Boys, girls, and filmmaking

Nahed Nasr , Tuesday 12 Mar 2024

Nahed Nasr enjoyed seeing Youssry Nasrallah’s documentary classic for the second time

On Boys, Girls and the Veil
On Boys, Girls and the Veil


The 25th Ismailia International Film Festival (IIFF, 28 February-5 March) included a silver jubilee program of retrospectives. According to Marouan Omara, parallel program curator, the Silver program includes some of the most compelling documentary and short titles from the festival’s three-decade history: “These films illustrate the richness of the art of documentary and short filmmaking through a variety of forms, stories and voices.”

The documentary feature films screened in the Silver program are: The Act of Killing (2012) by Joshua Oppenheimer,  The Arbor  (2010) by Clio Barnard; Hoop Dreams (1994) by Steve James; Notalgia for the Light (2010) by Patricio Guzmán; The Prison in Twelve Landscapes (2016) by Brett Story; Samouni Road (2018) by Stefano Savona; and On Boys, Girls and the Veil (1995), by Yousry Nasrallah.

The Short films screened in the silver program are: The Bigger Picture (2014) by Daisy Jacobs; I am Afraid to Forget Your Face (2020) by Sameh Alaa; Kenopsia  (2022) by Mohamed Omar; Last Days of The Man of Tomorrow (2017) by Fadi Baki; Night  (2021) by Ahmad Saleh; The Walking Fish(2018) by Thessa Meijir; Wave ‘98 (2015) by Ely Dagher; 1982  (2015) by Cristina Motta; Bab Sebta (2019) by Randa Maroufi; The Old Man and the Sea (1999) by Aleksandr Petrov; and Without Reason! (2004)  by Islam Ahmed,

Among the highlights of the Silver program is a restored version of On Boys, Girls and the Veil by the renowned Egyptian director Yousry Nasrallah, which premiered at the Ismailia Film Festival in 1995. Despite the passage of nearly three decades, the film is still vital, its vision fresh. In it Nasrallah accompanies actor Bassem Samra, who is still in the prime of his career at the time, to Samra’s family just outside the city, and through observing the various interactions between family members, the social, cultural and economic environment of a middle-class family in Egypt in the first half of the 1990s is gradually revealed.

**ENTRIES SHOWN:**
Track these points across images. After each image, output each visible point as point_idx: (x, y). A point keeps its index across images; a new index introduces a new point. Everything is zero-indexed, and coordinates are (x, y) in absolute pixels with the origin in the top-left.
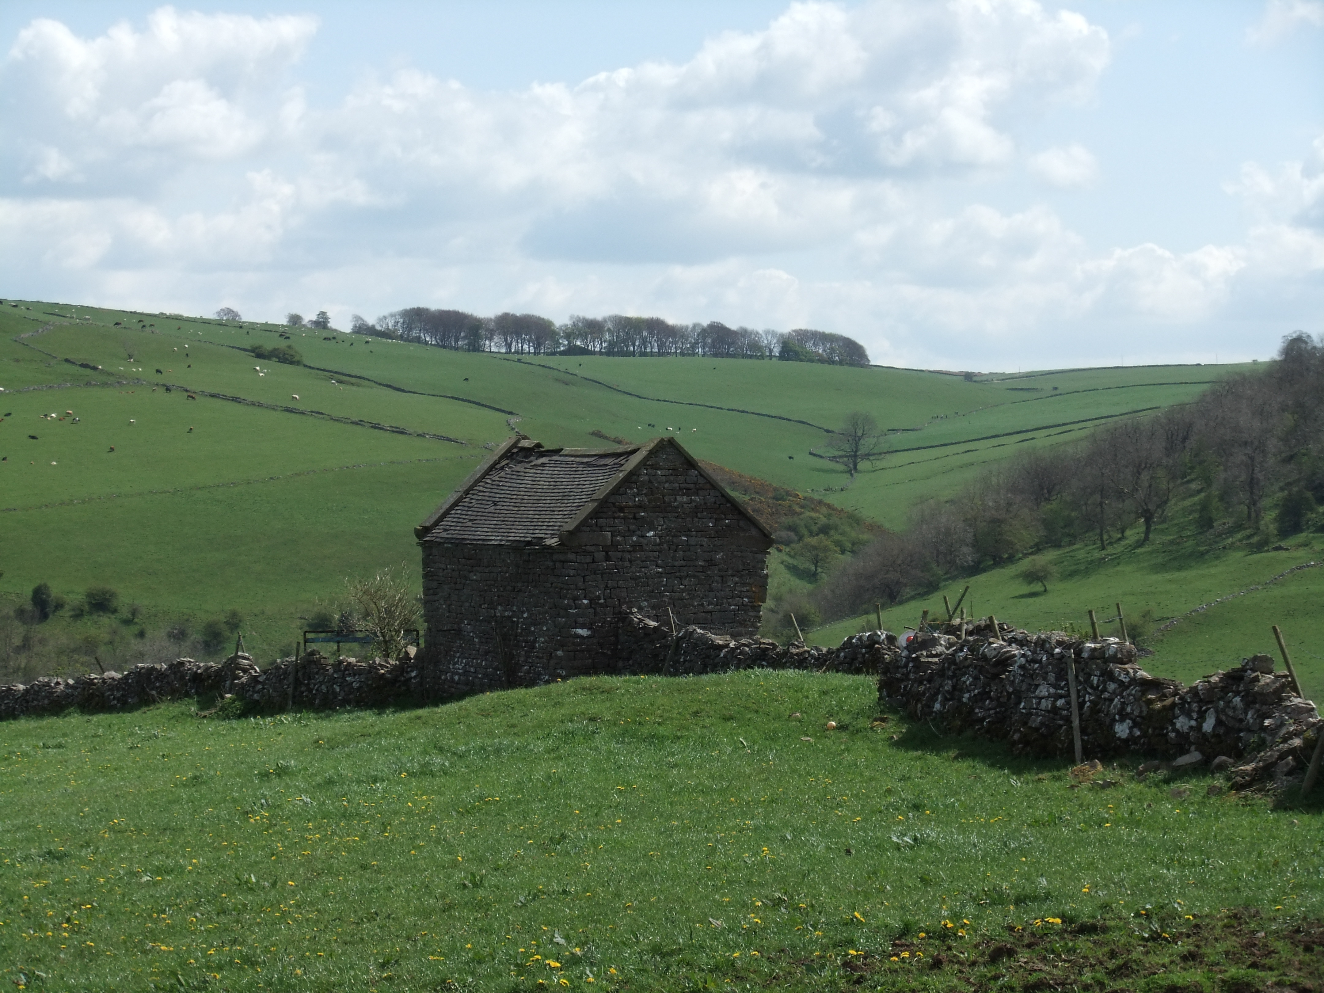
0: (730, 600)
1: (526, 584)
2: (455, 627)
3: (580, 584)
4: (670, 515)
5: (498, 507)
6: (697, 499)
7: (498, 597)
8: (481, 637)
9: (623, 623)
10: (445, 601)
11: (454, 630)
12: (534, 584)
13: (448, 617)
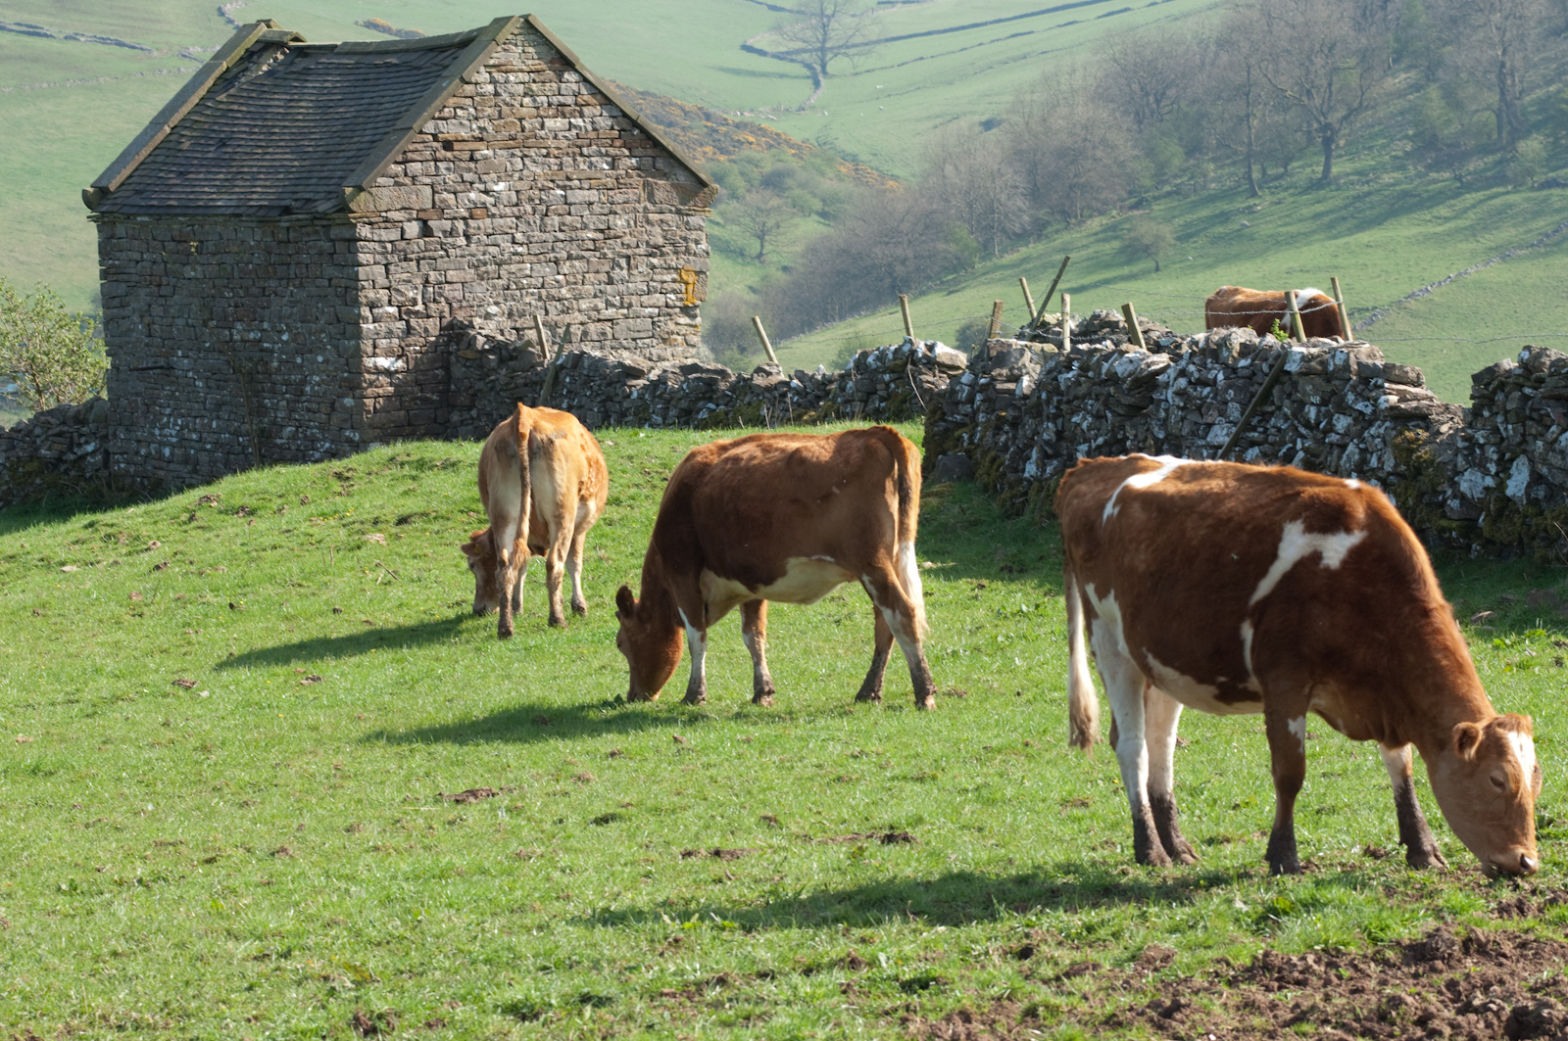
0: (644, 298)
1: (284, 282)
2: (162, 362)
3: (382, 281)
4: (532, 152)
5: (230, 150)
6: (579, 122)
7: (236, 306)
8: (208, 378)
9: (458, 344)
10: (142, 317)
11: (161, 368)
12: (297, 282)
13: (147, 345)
--
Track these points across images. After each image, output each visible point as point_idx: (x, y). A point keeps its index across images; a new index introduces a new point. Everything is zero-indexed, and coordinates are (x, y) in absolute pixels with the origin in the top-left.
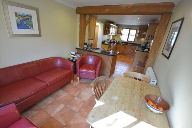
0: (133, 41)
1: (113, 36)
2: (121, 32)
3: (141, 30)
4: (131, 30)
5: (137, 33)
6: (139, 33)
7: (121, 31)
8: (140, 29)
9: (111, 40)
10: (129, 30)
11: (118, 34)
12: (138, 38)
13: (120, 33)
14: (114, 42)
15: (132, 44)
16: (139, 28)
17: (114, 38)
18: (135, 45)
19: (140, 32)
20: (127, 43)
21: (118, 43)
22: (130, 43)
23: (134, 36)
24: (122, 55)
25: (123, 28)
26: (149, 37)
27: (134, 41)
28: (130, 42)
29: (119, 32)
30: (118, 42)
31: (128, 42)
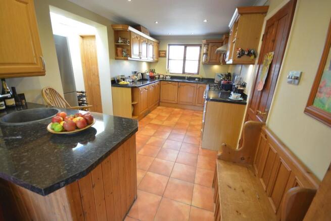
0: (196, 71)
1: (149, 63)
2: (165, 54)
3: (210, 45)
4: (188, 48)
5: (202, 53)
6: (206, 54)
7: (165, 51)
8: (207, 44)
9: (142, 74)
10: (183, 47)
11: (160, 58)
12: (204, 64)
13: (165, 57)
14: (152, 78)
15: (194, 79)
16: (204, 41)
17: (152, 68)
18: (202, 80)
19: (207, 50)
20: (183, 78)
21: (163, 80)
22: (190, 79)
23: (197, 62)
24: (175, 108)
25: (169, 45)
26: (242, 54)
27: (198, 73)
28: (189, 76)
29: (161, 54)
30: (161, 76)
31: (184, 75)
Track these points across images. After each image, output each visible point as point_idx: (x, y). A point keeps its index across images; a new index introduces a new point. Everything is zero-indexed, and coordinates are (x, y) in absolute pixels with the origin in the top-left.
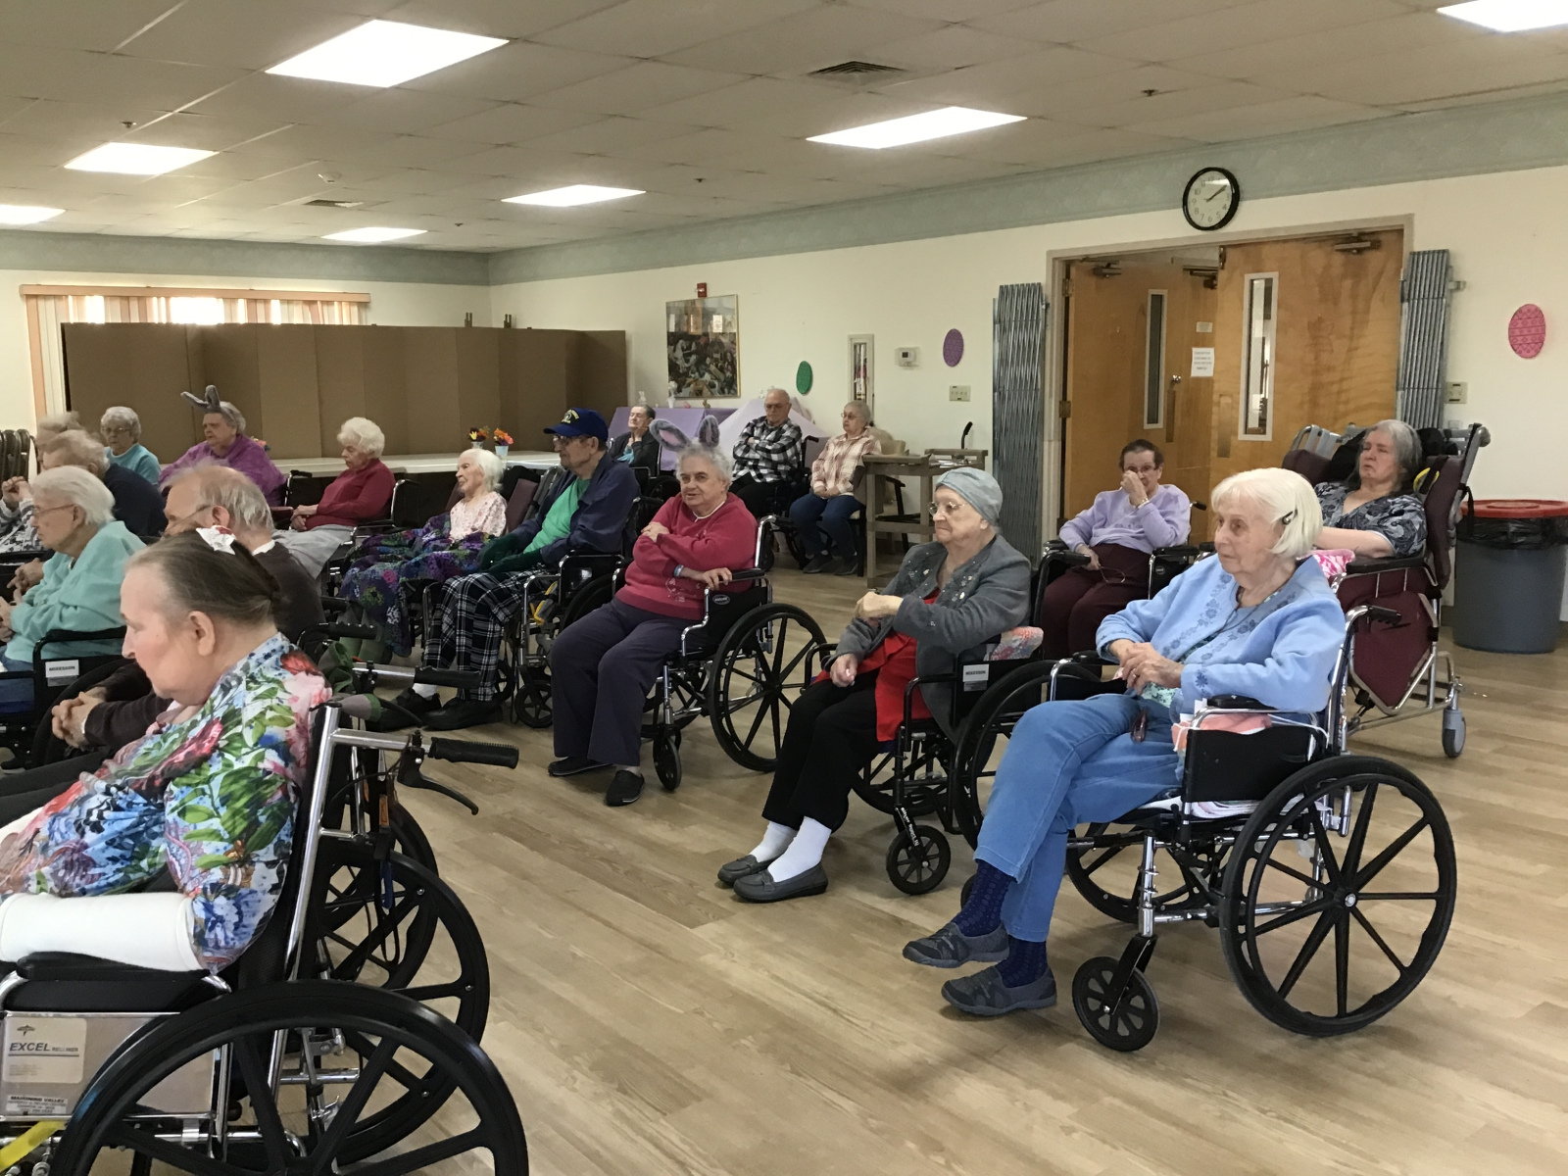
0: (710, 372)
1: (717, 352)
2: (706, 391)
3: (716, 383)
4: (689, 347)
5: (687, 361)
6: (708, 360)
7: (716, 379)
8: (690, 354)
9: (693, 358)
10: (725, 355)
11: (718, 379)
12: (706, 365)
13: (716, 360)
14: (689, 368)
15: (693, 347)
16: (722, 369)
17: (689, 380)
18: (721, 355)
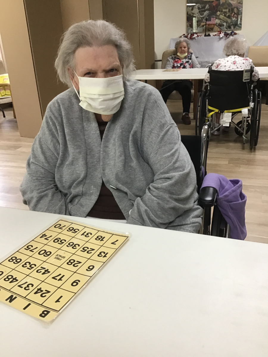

**WORK INSTRUCTIONS:**
1. Rewrite the Ismailia festival article between "The documentary feature" and "by Yousry Nasrallah.", inclusive, replacing "documentary feature films" with "feature-length documentaries".
2. Carry on the Ismailia festival article from its last sentence.

**ANSWERS BY ITEM:**
1.
The feature-length documentaries screened in the Silver program are: The Act of Killing (2012) by Joshua Oppenheimer,  The Arbor  (2010) by Clio Barnard; Hoop Dreams (1994) by Steve James; Notalgia for the Light (2010) by Patricio Guzmán; The Prison in Twelve Landscapes (2016) by Brett Story; Samouni Road (2018) by Stefano Savona; and On Boys, Girls and the Veil (1995), by Yousry Nasrallah.

2.
At the beginning of the project, Nasrallah — preoccupied with the phenomenon of the hijab and rising religiosity at the time — was full of ideas he wanted to prove through the film’s journey. But on the journey, and through his careful observation of the interactions between family members and his contemplation of their surroundings, he grew less judgmental and more open to what those interactions could add to his own sense of self and of his prejudices.

Nasrallah says that preparing for the film took a full year, which he spent getting close to family members, communicating with them, and reaching a stage of familiarity with their daily lives. “It would not have been possible to understand the context that determines the decisions of family members, including those related to hijab, without such intimacy,” he says.

The Wahhabi ideals with which the father returned from the Gulf, where he went to work; the confused dreams of the son, Bassem, a teacher at a vocational school who aspires to becoming an actor; love and marriage and the challenges they present young men and women with: all this presented Nasrallah with a rich intellectual mine. Is what these young women doing with their bodies a choice? Is it changing them? How might it be changing society?

Nasrallah says that editing the film took 9 months, and the reason it took so long was not so much the amount of material, 75 hours, but his desire to convey reality as he saw it, not as he wanted to see it. “For example, the material could have been arranged in a certain way to reflect specific judgments about the choices of the characters. I went in this direction while editing the film, but then I backed away. I spent a long time with these people and they gave me their trust, their friendship and their time, treatingme as if I were one of them. I felt it was dishonest to twist the facts to form a picture of my imagination, while reality itself has its own unique way of telling the story.”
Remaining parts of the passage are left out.